Each record that follows should be reproduced in full, character for character.

--- INFORMATION GIVEN ---

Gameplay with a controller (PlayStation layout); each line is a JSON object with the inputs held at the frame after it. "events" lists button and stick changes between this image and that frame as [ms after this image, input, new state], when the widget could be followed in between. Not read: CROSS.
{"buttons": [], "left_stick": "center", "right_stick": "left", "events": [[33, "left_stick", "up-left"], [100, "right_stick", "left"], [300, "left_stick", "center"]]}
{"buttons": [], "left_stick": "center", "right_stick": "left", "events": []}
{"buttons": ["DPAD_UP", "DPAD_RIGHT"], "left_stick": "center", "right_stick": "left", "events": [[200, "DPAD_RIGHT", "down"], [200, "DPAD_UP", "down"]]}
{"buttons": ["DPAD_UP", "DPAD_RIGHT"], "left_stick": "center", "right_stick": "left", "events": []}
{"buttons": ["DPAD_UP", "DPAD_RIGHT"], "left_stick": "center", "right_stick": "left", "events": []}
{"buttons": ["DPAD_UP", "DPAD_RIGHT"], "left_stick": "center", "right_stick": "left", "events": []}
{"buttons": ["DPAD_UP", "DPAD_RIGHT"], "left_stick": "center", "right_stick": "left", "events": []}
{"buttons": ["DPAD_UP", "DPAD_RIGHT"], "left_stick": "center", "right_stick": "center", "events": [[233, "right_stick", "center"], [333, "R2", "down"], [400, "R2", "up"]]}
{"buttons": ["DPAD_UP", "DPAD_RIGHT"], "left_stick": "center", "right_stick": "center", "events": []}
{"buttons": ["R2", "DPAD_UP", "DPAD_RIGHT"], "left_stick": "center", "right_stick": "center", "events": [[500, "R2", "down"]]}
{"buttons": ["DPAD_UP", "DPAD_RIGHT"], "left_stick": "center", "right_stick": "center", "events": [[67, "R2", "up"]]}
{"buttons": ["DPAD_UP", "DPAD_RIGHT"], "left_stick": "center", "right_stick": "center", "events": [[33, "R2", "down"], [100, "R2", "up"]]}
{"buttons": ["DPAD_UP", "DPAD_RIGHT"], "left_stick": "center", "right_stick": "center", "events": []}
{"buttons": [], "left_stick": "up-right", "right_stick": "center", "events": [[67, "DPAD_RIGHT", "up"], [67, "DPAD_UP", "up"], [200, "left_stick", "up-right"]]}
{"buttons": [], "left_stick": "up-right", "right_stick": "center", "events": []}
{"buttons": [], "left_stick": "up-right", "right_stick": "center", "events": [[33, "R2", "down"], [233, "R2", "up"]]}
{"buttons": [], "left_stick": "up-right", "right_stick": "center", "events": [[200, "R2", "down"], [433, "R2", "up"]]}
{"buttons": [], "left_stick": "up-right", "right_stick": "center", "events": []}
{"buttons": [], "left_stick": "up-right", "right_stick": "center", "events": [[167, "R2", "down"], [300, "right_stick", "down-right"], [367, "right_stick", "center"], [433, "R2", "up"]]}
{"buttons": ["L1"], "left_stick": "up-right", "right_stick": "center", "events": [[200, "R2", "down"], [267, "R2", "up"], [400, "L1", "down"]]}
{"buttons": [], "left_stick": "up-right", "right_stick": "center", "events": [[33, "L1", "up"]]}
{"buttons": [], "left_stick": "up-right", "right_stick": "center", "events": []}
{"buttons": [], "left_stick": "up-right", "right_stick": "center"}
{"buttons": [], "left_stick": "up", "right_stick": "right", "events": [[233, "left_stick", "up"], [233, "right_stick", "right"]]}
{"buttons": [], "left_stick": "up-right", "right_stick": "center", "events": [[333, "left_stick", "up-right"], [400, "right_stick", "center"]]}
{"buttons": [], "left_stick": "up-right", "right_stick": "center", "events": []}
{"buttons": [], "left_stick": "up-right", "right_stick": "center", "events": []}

---

## YOUR RESPONSE
Gameplay with a controller (PlayStation layout); each line is a JSON object with the inputs held at the frame after it. "events" lists button and stick changes between this image and that frame as [ms after this image, input, new state], when the widget could be followed in between. Not read: CROSS.
{"buttons": [], "left_stick": "center", "right_stick": "left", "events": [[33, "left_stick", "up-left"], [100, "right_stick", "left"], [300, "left_stick", "center"]]}
{"buttons": [], "left_stick": "center", "right_stick": "left", "events": []}
{"buttons": ["DPAD_UP", "DPAD_RIGHT"], "left_stick": "center", "right_stick": "left", "events": [[200, "DPAD_RIGHT", "down"], [200, "DPAD_UP", "down"]]}
{"buttons": ["DPAD_UP", "DPAD_RIGHT"], "left_stick": "center", "right_stick": "left", "events": []}
{"buttons": ["DPAD_UP", "DPAD_RIGHT"], "left_stick": "center", "right_stick": "left", "events": []}
{"buttons": ["DPAD_UP", "DPAD_RIGHT"], "left_stick": "center", "right_stick": "left", "events": []}
{"buttons": ["DPAD_UP", "DPAD_RIGHT"], "left_stick": "center", "right_stick": "left", "events": []}
{"buttons": ["DPAD_UP", "DPAD_RIGHT"], "left_stick": "center", "right_stick": "center", "events": [[233, "right_stick", "center"], [333, "R2", "down"], [400, "R2", "up"]]}
{"buttons": ["DPAD_UP", "DPAD_RIGHT"], "left_stick": "center", "right_stick": "center", "events": []}
{"buttons": ["R2", "DPAD_UP", "DPAD_RIGHT"], "left_stick": "center", "right_stick": "center", "events": [[500, "R2", "down"]]}
{"buttons": ["DPAD_UP", "DPAD_RIGHT"], "left_stick": "center", "right_stick": "center", "events": [[67, "R2", "up"]]}
{"buttons": ["DPAD_UP", "DPAD_RIGHT"], "left_stick": "center", "right_stick": "center", "events": [[33, "R2", "down"], [100, "R2", "up"]]}
{"buttons": ["DPAD_UP", "DPAD_RIGHT"], "left_stick": "center", "right_stick": "center", "events": []}
{"buttons": [], "left_stick": "up-right", "right_stick": "center", "events": [[67, "DPAD_RIGHT", "up"], [67, "DPAD_UP", "up"], [200, "left_stick", "up-right"]]}
{"buttons": [], "left_stick": "up-right", "right_stick": "center", "events": []}
{"buttons": [], "left_stick": "up-right", "right_stick": "center", "events": [[33, "R2", "down"], [233, "R2", "up"]]}
{"buttons": [], "left_stick": "up-right", "right_stick": "center", "events": [[200, "R2", "down"], [433, "R2", "up"]]}
{"buttons": [], "left_stick": "up-right", "right_stick": "center", "events": []}
{"buttons": [], "left_stick": "up-right", "right_stick": "center", "events": [[167, "R2", "down"], [300, "right_stick", "down-right"], [367, "right_stick", "center"], [433, "R2", "up"]]}
{"buttons": ["L1"], "left_stick": "up-right", "right_stick": "center", "events": [[200, "R2", "down"], [267, "R2", "up"], [400, "L1", "down"]]}
{"buttons": [], "left_stick": "up-right", "right_stick": "center", "events": [[33, "L1", "up"]]}
{"buttons": [], "left_stick": "up-right", "right_stick": "center", "events": []}
{"buttons": [], "left_stick": "up-right", "right_stick": "center"}
{"buttons": [], "left_stick": "up", "right_stick": "right", "events": [[233, "left_stick", "up"], [233, "right_stick", "right"]]}
{"buttons": [], "left_stick": "up-right", "right_stick": "center", "events": [[333, "left_stick", "up-right"], [400, "right_stick", "center"]]}
{"buttons": [], "left_stick": "up-right", "right_stick": "center", "events": []}
{"buttons": [], "left_stick": "up-right", "right_stick": "center", "events": []}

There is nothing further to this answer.